В школе она вступила в комсомол и сразу же повесила над кроватью в своей комнате портрет Николая Островского, слепого инвалида гражданской войны, фанатичного коммуниста, автора книги «Как закалялась сталь». Эту книгу советская власть умело использовала в пропагандных целях, давая юным, жаждущим романтики и подвигов умам увлекательный пример для подражания. Книга воспитала несколько поколений молодых коммунистов. Она стала своего рода библией для моей Руты.
В присутствии дочери мы уже не рисковали критиковать советскую власть. Она мгновенно вскидывала свои темные мохнатые ресницы и устремляла на нас недобро сверкающий взгляд. Мы умолкали под этим взглядом, нам порой становилось даже жутковато.
Рута из той породы людей, которые не могут жить без веры, идеала. Религию и Бога атеистическая советская власть ей не дала. Взамен предложив себя, сладко-заманчивые идеалы коммунизма, который, по предвидению Карла Маркса и Владимира Ленина, должен принести счастье человечеству, сделав всех людей равными и свободными.
Однако где-то в тайниках души она оставалась нежной и ласковой девочкой и часто, оставаясь со мной наедине, обнимала меня, целовала и нашептывала на ухо по-детски наивные и трогательные признания в любви.

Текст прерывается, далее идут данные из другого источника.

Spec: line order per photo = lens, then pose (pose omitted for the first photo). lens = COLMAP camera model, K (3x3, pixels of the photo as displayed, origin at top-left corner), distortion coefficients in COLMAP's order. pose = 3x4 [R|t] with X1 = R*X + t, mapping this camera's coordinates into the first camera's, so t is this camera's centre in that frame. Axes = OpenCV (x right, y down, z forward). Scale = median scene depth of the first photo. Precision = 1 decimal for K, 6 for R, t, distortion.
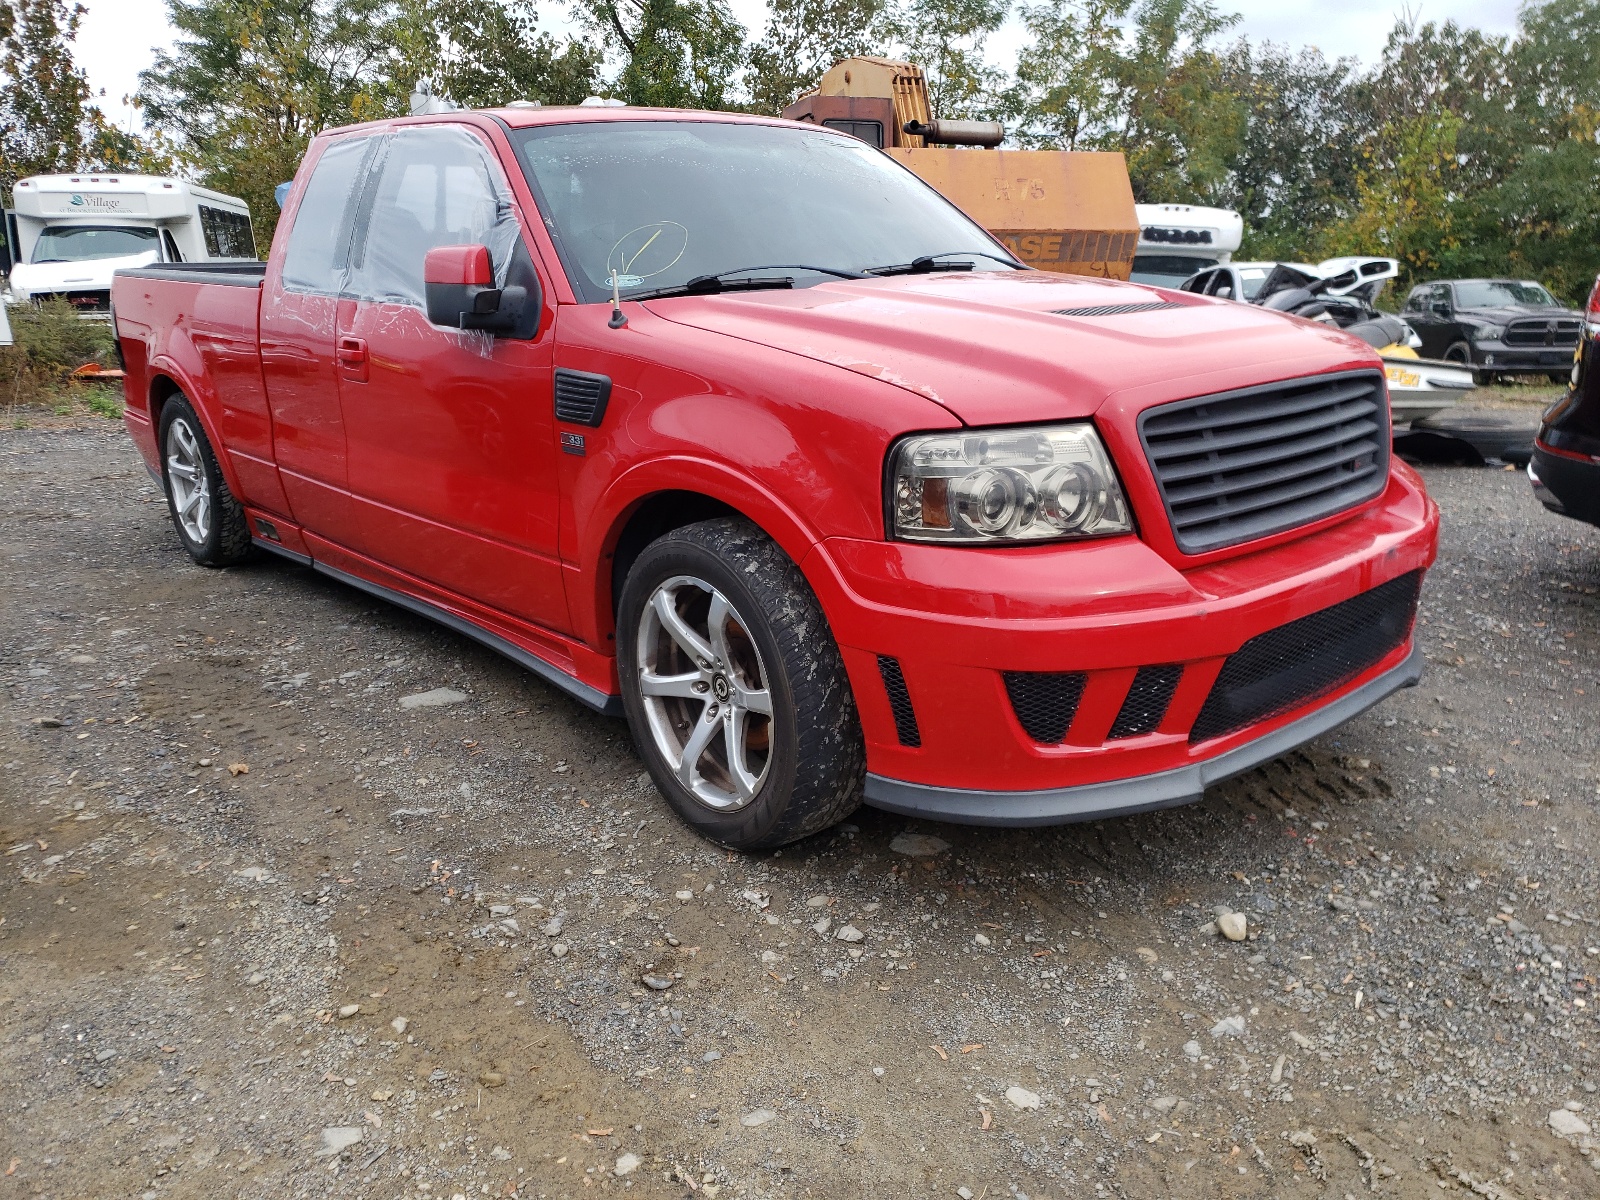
lens RADIAL K [[1292.2, 0, 807.7], [0, 1292.2, 597.5], [0, 0, 1]] dist [0.013763, 0.002680]
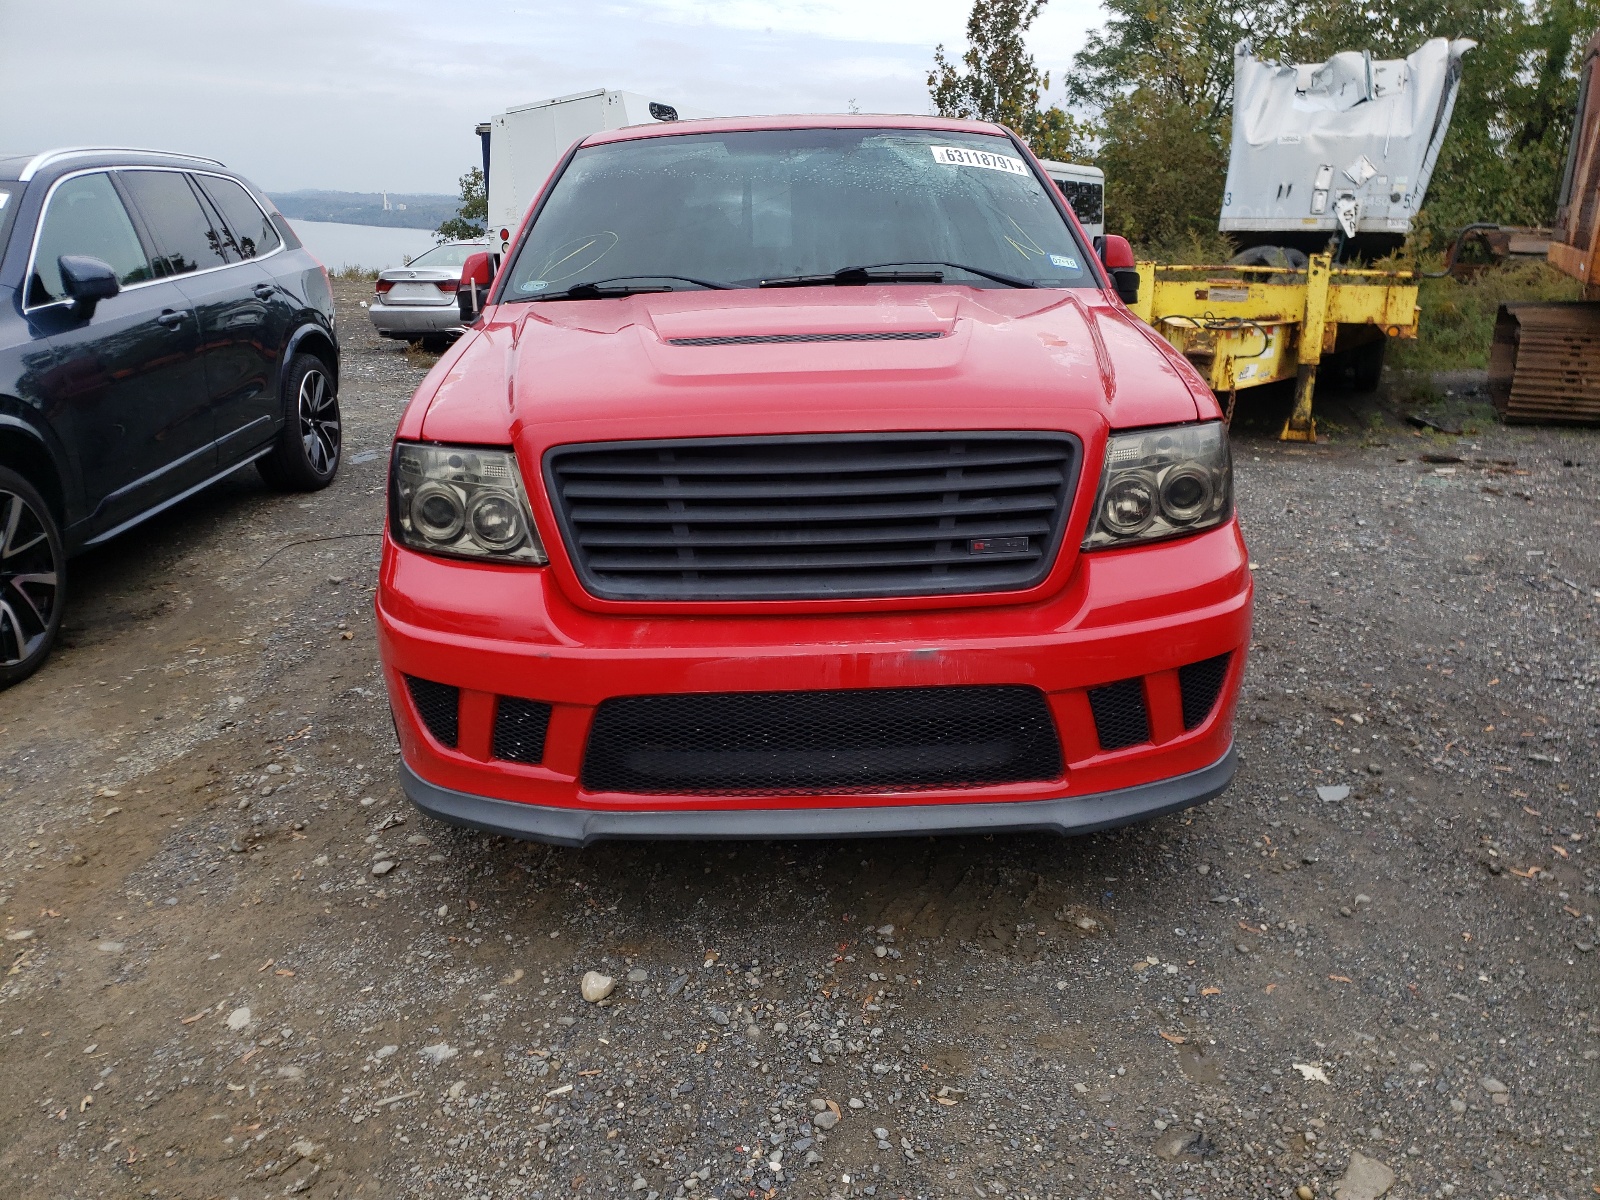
lens RADIAL K [[1292.2, 0, 807.7], [0, 1292.2, 597.5], [0, 0, 1]] dist [0.013763, 0.002680]
pose [[0.747328, 0.190449, -0.636576, 0.705657], [-0.171856, 0.980846, 0.091691, -0.102692], [0.641845, 0.040877, 0.765744, 0.246148]]
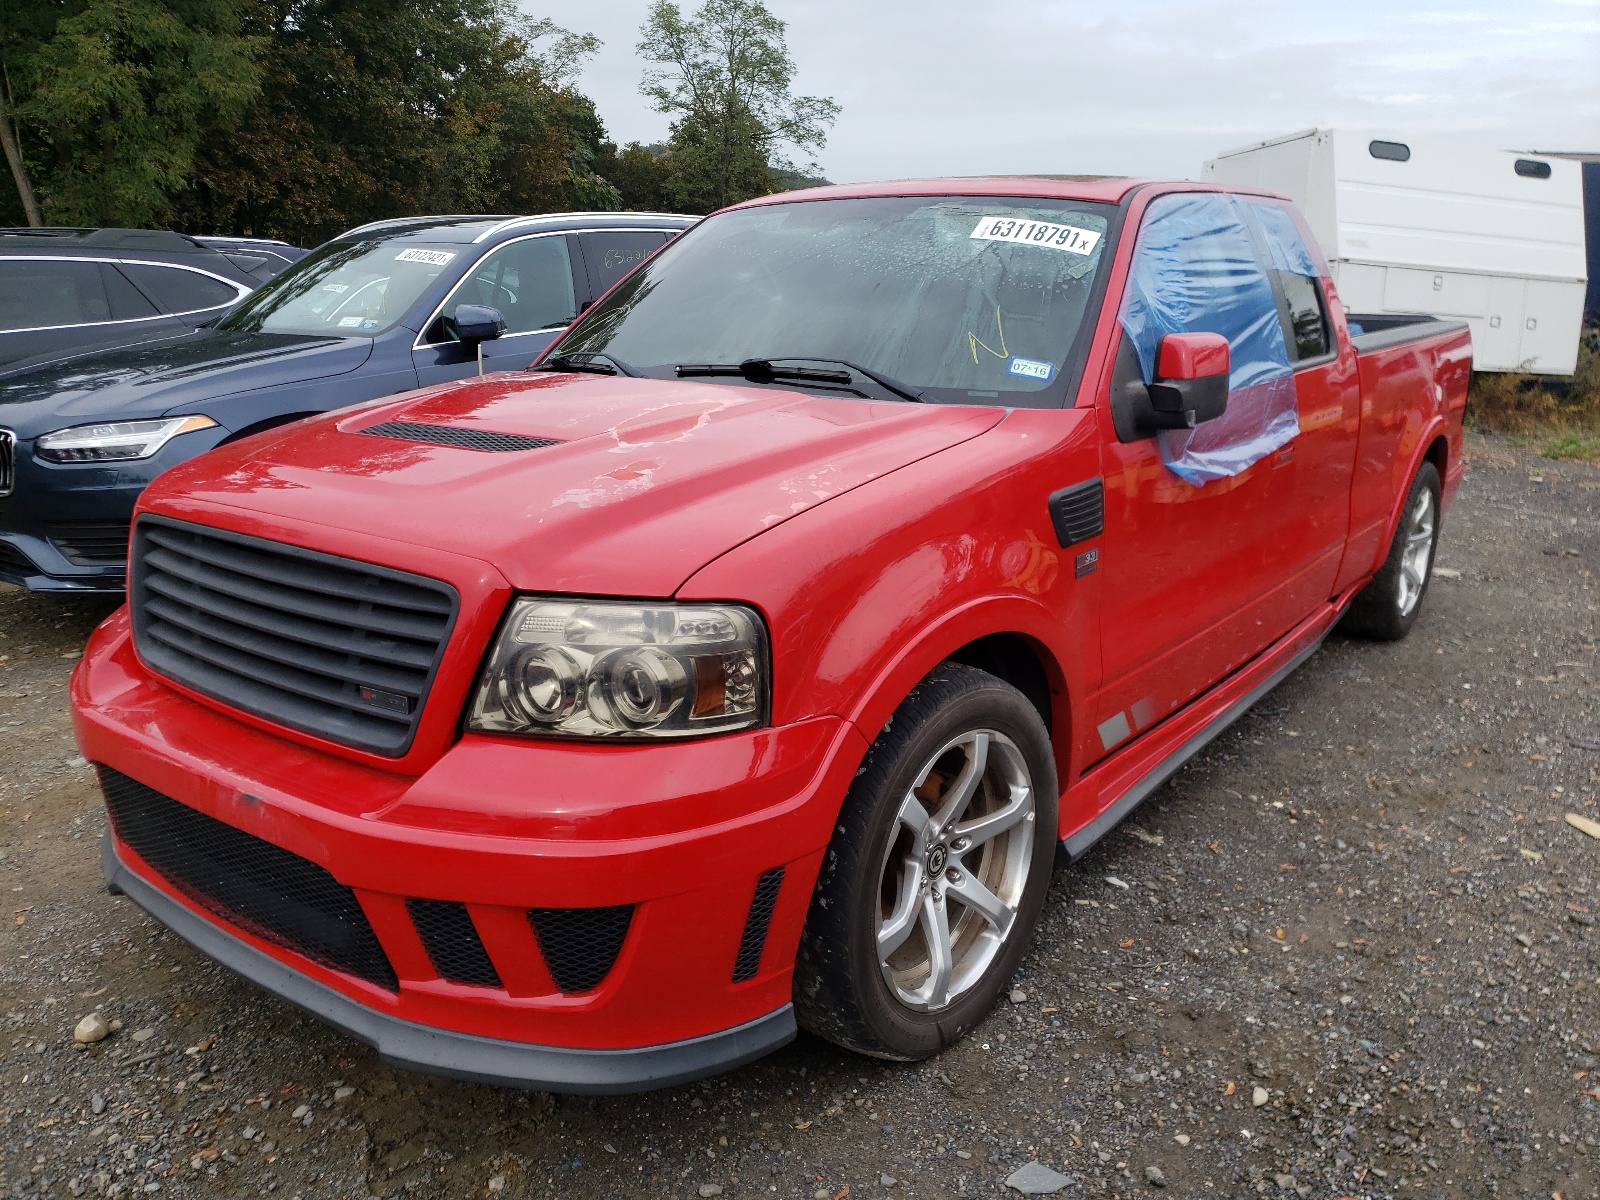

Матери она сторонилась с самых ранних лет. Ее отпугивал острый запах спиртного, который часто исходил от Лаймы, и она морщилась и кривилась, когда та обнимала ее, и старалась вырваться из объятий и убежать. Лайма страдала, видя, как дочь чуждается ее, но бросить пить не могла, а, наоборот, пила еще больше, заливая свое горе. Ссориться с дочерью, прикрикнуть на нее, оскорбить обидным словом, как она это позволяла со мной, Лайма не смела. Она боялась Руты. Боялась ее решительного, не знающего компромиссов характера и понимала, что первая же открытая ссора сделает их окончательно чужими людьми и на примирение не будет никакой надежды.